# See-Saw 2.0



## Wildcard (Feb 20, 2007)

Here's the latest toy I built to play with on days when I can't make the trail. Lots of fun but needs to be a little higher. Getting ready to start on ver 3.0, gonna raise the legs to about 4-5ft height max and make them adjustable.

Dimensions: 16'x20"


----------



## mx_599 (Dec 10, 2005)

sweet!

be sure to upgrade this thread with version 3.0 when available

:thumbsup:


----------



## Wildcard (Feb 20, 2007)

got the next 2 days off, riding 1 for sure but may use the other to start the new base. I'll get pics up once its finished.


----------



## mx_599 (Dec 10, 2005)

if you angle the bottom four corners, won't it transition to the ground smoother?


----------



## Wildcard (Feb 20, 2007)

i thought about that but it's really only a minor drop to the ground. the step up is more of an issue but my g/f built herself a little ramp for that to smooth it out.


----------



## biggoofy1 (Aug 24, 2009)

so where are the new pics u lazy bastard i cant wait to come home a ride santos and this thing when its finished


----------



## Wildcard (Feb 20, 2007)

It hasn't been done yet fool, spending my time riding instead, you should try it. Next we go to Santos your driving...


----------



## Wildcard (Feb 20, 2007)

*See-Saw 3.0*

Ok so I was off today and decided it was time to redo the legs on the see-saw. It took some tweaking but works pretty good now.

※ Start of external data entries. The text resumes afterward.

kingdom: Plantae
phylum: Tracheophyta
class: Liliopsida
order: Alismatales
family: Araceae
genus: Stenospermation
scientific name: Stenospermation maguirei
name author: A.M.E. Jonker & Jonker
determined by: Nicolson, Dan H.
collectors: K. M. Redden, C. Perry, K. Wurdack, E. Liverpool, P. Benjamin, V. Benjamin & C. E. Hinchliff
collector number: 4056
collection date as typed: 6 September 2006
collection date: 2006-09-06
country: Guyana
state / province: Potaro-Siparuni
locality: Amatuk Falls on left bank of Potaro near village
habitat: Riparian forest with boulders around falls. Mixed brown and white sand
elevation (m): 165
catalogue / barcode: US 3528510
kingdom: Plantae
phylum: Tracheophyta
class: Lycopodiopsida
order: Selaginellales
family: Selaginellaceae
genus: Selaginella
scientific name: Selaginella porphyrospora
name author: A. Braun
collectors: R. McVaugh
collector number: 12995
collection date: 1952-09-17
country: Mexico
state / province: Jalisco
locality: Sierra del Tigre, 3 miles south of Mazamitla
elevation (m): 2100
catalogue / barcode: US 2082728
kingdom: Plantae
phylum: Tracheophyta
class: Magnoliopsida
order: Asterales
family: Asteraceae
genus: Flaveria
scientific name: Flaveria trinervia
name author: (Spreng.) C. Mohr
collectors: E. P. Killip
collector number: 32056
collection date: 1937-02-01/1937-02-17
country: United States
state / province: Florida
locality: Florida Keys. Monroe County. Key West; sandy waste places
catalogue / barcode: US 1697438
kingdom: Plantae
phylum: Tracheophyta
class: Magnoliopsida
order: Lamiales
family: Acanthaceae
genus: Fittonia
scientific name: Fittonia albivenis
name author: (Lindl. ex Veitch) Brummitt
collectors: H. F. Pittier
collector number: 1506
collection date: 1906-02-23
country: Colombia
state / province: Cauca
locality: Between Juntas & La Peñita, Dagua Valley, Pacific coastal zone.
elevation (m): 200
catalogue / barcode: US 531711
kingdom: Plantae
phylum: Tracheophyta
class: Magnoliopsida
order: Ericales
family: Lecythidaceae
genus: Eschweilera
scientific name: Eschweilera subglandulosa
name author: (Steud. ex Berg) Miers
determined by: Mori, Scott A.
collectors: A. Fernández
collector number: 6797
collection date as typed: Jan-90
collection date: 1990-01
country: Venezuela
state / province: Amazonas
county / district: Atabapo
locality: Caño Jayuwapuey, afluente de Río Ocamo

Here's the lowest setting. 34"


At it's highest setting the middle stands 49" and is hella steep.... I did not test this setting....yet.


It's difficult to see in this photo but the arrows point to the different holes in the base that can be used for adjustment. Either side can be moved in or out to adjust the height.


I was going to slow on the first run and the bolts were to tight which prevented the see-saw from dropping fast enough. 


After loosening the bolts and getting more speed my next couple runs went much better.




And just for fun


----------



## biggoofy1 (Aug 24, 2009)

looks good man i cant wait to try it out and the final setting looks fu**ing nuts


----------



## jahkneefive (Sep 8, 2009)

yea I'll be sticking with the sissy setting. I have no ambitions of ever climbing something that steep or narrow.


----------



## Wildcard (Feb 20, 2007)

Don't worry, we'll get you some pads and a box of tampons :thumbsup:


----------



## dickeydoo (May 11, 2007)

how wide is the riding platform on that. im thinking of building one but i dont know how wide to make it


----------



## Wildcard (Feb 20, 2007)

20"


----------